They were rehearsing a rumba routine when Gosens missed his position and dropped Raffa, causing her to fall heavily to the floor, a Seven spokesperson said yesterday. While they were “still a little shaken”, the pair yesterday left for Melbourne for further rehearsals ahead of Sunday night’s live performance.
Gosens last week told the Courier-Mail of his admiration for Raffa, but they have argued over recent weeks. “I don’t know why you lashed out,” an obviously angry Raffa told Gosens in footage shown on last Sunday’s show. “I didn’t lash out,” a fuming Gosens replied.
Listen, I’m all for the empowerment of disabled people; it’s part of the reason why I sleep with so many amputees. Maybe asking a blind man to lift someone in the air based solely on timing and feel is the wrong thing to do. He’s much more suited for “Australia’s Next Top Heavy Machinery Operator.”





Man, I hope he doesn’t read this…
…”While they were “still a little shaken”, the pair yesterday left for Melbourne for further rehearsals ahead of Sunday night’s live performance.”…
I am assuming this is referring to those ridiculous bosoms.
I would like to see him compete on “America’s Next Top Flame-thrower”.

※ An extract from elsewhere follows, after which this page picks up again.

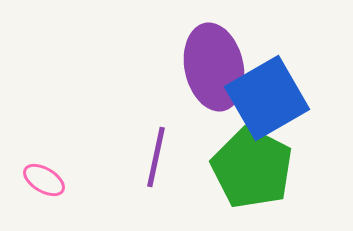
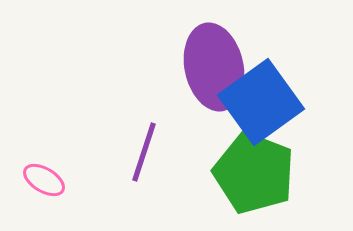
blue square: moved 6 px left, 4 px down; rotated 6 degrees counterclockwise
purple line: moved 12 px left, 5 px up; rotated 6 degrees clockwise
green pentagon: moved 2 px right, 5 px down; rotated 6 degrees counterclockwise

“…it’s part of the reason why I sleep with so many amputees.”
I do it for the nub jobs.
Blind people are angry and I cant blame them.
I saw a blind guy yelling at this nice woman for helping him too much. He couldnt find the counter in a Starbucks and he didnt like the way the woman put her hand on his back and tried to guide him to the counter.
He started yelling at her, “You shouldnt touch me! Dont touch me! Just tell me where it is.”
I would have pointed him in the direction of on coming traffic.
“This is a really wacky Starbucks. They blow really loud horns at you when you approach the counter. Just follow the sound of the horn.”
I should feel worse, but all the laughing is releasing endorphins.
Now all we need is blind judges on “America’s Got Talent”…
…mustn’t…make…obvious…joke…
Can we sign this guy up for the next season of Wipeout?
I like how you can see her rib cage in a few of those pictures.
The body says “Oh, Yes.”
The face says “Oh, Tranny.”
For the record – I am talking about her.